動脈瘤(aneurysm)
動脈瘤には外傷性動脈瘤traumatic aneurysmと病的動脈瘤pathologic aneurysmの二つがあります。
外傷性動脈瘤:創傷や動脈内注射時における血管損傷の継発症です。損傷部に拍動性血腫が生じ、その周囲の組織が線維化して被膜を形成し、一方血腫は皮殻状の血栓をつくって壁を強化し、動脈瘤が形成されます。
治療法としては、側副血行が完成されてから、動脈瘤を注意深く切開して血栓を除去し、動脈との交通部を縫合閉鎖する。この方法が困難なときは動脈瘤を摘出したのち、流出入動脈の端端吻合を行うことがあります。
病的動脈瘤:家畜においてはStrongylus vulgarisの幼虫の寄生に起因した馬の前腸間膜動脈瘤がある。寄生部位の動脈はまず内膜炎をおこし、その粗糙部に血栓を生ずる。
一方動脈壁は肥厚して内腔が狭小かつ脆弱となるが、周囲組織が線維化してこれを補強し、その結果多くの場合、局部は紡錘形に膨隆する(直腸検査で確認可能)。
動脈瘤はそのまま放置されると瘤嚢は次第に拡張して周囲の組織を侵し、ついに破裂して腹腔内大出血により死を招くことがあります。すなわち、馬の前腸間膜動脈瘤では腹腔内出血をみ、また犬の糸状虫寄生にもとづく肺動脈瘤では喀血して危険状態に陥ることがありますが、なかには開胸手術による病的肺の摘出によって救われるものがあります。
動脈撮影(arteriography)
近年、血管外科の発展にともない、この種の血行障害の検査はきわめて重視され、獣医臨床でもさかんに用いられるようになりました。
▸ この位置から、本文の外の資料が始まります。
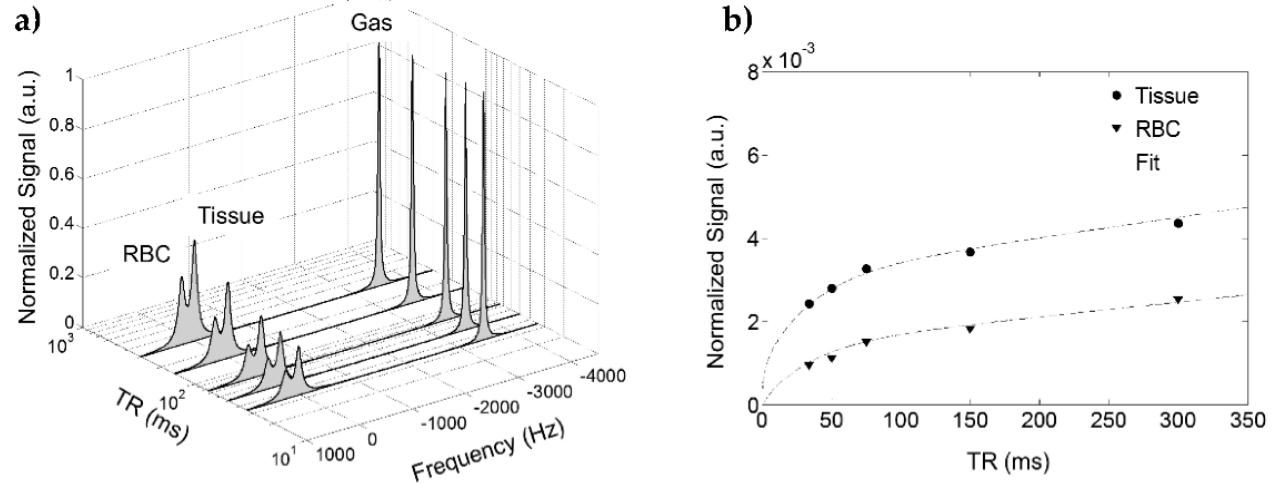
Figure 20. ( a ) Representative spectra acquired in a rat at various CSSR delay times and ( b ) the CSSR associated uptake curve. Reprinted with permission from Zanette, et al . ( Med Phys 2018, ref. [75]).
動脈撮影は、動脈内腔へ直接注射針を刺入して、血管造影剤を注入する方法とカテーテルを用いる方法があります。一般に頸動脈や腹大動脈が多く用いられ、とくに四肢末端の場合は、正中動脈や腹大動脈から注入し、その直後ないしは、数秒後に撮影して良好な血流像をうることができる。